No cross-reference information is available for interpreted functions.
The cross-referencing database is not persistent: unless you save an
save-lisp, the database will be empty each time
CMUCL is restarted. There is no mechanism that saves
cross-reference information in FASL files, so loading a system from
compiled code will not populate the cross-reference database. The XREF
database currently accumulates “stale” information: when compiling a
file, it does not delete any cross-references that may have previously
been generated for that file. This latter limitation will be removed
in a future release.
The cross-referencing facility is only able to analyze the static dependencies in a program; it does not provide any information about runtime (dynamic) dependencies. For instance, XREF is able to identify the list of program contexts where a given function may be called, but is not able to determine which contexts will be activated when the program is executed with a specific set of input parameters. However, the static analysis that is performed by the CMUCL compiler does allow XREF to provide more information than would be available from a mere syntactic analysis of a program. References that occur from within unreachable code will not be displayed by XREF, because the CMUCL compiler deletes dead code before cross-references are analyzed. Certain “trivial” function calls (where the result of the function call can be evaluated at compile-time) may be eliminated by optimizations carried out by the compiler; see the example below.
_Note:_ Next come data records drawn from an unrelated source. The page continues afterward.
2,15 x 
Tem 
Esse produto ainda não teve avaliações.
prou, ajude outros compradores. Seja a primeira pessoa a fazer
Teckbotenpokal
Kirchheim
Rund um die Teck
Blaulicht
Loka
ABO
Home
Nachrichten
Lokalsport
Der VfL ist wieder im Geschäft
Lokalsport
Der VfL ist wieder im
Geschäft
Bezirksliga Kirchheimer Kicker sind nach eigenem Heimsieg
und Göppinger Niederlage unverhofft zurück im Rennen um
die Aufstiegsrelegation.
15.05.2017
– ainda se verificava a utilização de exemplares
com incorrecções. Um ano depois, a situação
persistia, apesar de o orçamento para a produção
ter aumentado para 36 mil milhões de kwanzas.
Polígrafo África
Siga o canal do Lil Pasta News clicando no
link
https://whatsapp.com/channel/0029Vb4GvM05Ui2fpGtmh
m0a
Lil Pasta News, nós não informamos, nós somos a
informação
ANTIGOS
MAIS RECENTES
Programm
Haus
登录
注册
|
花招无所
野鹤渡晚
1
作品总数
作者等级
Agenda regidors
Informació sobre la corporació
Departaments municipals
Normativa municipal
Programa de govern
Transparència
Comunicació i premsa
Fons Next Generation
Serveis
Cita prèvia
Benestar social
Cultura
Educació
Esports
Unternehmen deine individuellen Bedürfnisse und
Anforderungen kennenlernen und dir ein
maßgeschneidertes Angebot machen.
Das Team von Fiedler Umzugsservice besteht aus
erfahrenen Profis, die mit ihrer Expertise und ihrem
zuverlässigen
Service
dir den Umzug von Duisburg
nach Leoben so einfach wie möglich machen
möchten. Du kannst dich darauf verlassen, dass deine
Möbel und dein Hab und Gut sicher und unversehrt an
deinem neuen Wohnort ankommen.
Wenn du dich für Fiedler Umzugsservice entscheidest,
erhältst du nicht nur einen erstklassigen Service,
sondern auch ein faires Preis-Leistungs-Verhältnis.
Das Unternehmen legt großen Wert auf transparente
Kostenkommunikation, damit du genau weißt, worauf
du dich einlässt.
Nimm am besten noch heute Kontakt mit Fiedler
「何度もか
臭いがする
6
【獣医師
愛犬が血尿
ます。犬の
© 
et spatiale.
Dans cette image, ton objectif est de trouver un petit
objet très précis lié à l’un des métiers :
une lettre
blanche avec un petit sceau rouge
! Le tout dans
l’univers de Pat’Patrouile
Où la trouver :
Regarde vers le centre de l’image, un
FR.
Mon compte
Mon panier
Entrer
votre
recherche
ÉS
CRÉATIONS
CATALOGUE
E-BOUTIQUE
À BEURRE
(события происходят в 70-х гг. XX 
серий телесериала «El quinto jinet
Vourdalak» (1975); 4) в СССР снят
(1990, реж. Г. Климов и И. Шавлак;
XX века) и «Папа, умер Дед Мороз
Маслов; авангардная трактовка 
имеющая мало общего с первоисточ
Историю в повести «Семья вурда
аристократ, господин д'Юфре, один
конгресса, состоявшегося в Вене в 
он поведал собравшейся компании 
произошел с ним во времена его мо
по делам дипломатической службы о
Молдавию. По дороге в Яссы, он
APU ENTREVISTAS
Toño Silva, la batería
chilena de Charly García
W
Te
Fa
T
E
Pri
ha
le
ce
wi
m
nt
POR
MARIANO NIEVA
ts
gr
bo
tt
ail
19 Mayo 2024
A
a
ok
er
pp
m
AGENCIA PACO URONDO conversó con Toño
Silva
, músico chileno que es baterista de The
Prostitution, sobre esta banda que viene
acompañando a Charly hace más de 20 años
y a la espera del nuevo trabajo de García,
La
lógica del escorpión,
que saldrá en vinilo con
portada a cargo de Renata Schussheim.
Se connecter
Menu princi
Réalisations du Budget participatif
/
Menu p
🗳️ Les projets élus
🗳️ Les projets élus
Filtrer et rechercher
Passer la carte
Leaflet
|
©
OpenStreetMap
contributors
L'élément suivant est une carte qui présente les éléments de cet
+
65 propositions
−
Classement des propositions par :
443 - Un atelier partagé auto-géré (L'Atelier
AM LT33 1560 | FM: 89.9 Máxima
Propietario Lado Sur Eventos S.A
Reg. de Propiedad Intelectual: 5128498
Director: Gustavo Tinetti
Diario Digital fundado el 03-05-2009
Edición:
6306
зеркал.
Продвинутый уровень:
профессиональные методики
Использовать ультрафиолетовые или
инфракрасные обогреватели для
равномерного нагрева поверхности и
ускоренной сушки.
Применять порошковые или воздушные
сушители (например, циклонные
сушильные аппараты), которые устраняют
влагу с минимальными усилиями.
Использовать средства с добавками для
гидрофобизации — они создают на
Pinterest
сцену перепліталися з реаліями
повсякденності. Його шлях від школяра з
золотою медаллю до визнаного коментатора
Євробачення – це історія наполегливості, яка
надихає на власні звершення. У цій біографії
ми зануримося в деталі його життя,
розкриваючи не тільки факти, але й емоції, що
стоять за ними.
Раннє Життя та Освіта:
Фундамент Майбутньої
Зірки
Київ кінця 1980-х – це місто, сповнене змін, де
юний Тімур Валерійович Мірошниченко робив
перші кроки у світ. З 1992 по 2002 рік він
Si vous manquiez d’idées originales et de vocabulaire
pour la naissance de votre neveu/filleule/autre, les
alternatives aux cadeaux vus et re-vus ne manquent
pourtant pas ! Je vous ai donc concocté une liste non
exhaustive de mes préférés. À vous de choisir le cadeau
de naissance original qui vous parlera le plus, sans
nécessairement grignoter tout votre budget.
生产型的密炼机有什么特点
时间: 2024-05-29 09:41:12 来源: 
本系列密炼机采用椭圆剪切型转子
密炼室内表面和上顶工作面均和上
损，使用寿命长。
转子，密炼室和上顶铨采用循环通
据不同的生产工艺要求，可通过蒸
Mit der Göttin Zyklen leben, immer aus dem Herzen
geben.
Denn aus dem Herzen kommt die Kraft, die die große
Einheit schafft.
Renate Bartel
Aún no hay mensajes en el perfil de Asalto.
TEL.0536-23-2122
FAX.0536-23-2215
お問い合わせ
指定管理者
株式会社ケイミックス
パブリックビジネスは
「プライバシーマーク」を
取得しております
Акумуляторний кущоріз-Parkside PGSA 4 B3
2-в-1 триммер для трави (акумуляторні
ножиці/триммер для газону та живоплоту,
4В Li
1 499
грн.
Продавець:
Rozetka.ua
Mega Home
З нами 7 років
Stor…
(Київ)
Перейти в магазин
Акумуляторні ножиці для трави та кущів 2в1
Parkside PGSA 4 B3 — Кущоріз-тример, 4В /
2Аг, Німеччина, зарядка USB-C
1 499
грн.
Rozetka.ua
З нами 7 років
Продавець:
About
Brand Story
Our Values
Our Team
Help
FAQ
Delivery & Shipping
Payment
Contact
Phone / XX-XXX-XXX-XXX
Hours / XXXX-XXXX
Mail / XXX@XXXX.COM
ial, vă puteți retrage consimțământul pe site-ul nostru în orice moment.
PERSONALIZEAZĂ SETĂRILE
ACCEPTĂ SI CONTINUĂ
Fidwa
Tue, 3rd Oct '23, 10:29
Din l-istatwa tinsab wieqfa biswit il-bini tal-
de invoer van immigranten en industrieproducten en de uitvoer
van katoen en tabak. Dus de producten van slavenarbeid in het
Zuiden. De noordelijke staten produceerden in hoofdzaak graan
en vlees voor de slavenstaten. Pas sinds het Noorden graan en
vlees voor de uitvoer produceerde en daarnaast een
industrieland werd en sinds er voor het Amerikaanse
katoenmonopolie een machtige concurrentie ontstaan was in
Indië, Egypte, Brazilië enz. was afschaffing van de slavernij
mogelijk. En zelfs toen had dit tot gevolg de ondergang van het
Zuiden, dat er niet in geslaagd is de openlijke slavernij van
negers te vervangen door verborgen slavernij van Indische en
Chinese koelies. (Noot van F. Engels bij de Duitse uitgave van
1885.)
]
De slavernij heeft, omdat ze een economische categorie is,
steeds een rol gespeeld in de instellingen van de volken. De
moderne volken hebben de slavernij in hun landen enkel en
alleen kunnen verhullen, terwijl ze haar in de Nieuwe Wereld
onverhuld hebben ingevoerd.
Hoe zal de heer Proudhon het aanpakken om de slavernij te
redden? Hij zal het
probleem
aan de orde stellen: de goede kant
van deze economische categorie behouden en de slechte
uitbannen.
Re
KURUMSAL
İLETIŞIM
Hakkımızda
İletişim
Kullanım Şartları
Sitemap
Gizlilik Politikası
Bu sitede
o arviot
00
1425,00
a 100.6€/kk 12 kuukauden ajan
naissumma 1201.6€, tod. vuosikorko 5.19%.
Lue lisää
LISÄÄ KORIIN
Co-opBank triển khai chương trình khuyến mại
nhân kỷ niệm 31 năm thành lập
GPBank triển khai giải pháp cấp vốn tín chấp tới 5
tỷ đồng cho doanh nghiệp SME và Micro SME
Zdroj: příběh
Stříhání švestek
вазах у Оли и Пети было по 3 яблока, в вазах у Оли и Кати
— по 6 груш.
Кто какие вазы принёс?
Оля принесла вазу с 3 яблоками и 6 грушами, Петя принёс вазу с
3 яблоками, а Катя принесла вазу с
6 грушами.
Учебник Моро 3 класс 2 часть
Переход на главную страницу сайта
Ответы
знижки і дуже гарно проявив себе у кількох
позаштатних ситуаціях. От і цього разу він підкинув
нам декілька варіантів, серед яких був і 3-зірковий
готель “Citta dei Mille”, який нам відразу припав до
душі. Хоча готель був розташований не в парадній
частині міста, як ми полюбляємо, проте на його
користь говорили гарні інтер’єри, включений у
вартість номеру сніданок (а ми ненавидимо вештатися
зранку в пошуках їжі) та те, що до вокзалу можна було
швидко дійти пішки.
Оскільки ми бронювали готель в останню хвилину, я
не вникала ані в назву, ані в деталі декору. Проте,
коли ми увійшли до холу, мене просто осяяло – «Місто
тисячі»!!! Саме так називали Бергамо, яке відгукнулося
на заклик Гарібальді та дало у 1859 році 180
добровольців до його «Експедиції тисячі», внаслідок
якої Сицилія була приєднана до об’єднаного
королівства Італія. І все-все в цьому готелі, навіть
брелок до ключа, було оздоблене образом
If you examine the entire database of cross-reference information (by
accessing undocumented internals of the XREF package), you will note
that XREF notes “bogus” cross-references to function calls that are
inserted by the compiler. For example, in safe code, the CMUCL
compiler inserts a call to an internal function called
c::%verify-argument-count, so that the number of arguments
passed to the function is checked each time it is called. The XREF
facility does not distinguish between user code and these forms that
are introduced during compilation. This limitation should not be
visible if you use the documented functions in the XREF package.
As of the 18e release of CMUCL, the cross-referencing facility is experimental; expect details of its implementation to change in future releases. In particular, the names given to CLOS methods and to inner functions will change in future releases.